[Instructions for the task]:
What is needed is an exact copy of the entries below, with the pictures left out.

[Material for this exercise]:
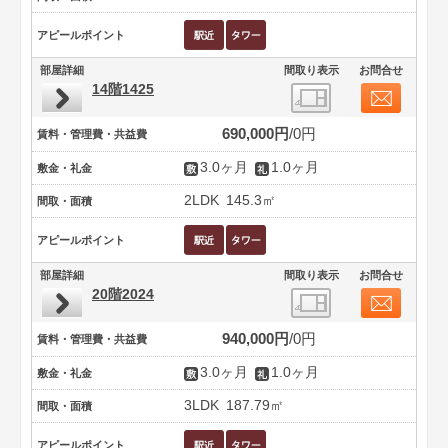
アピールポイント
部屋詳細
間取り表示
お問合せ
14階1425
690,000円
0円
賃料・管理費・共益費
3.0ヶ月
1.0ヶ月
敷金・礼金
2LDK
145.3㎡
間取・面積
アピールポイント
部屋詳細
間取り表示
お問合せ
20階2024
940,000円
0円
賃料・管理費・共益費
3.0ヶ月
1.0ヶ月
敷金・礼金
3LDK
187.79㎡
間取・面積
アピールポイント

[Task answer]:
アピールポイント
部屋詳細
間取り表示
お問合せ
14階1425
690,000円
0円
賃料・管理費・共益費
3.0ヶ月
1.0ヶ月
敷金・礼金
2LDK
145.3㎡
間取・面積
アピールポイント
部屋詳細
間取り表示
お問合せ
20階2024
940,000円
0円
賃料・管理費・共益費
3.0ヶ月
1.0ヶ月
敷金・礼金
3LDK
187.79㎡
間取・面積
アピールポイント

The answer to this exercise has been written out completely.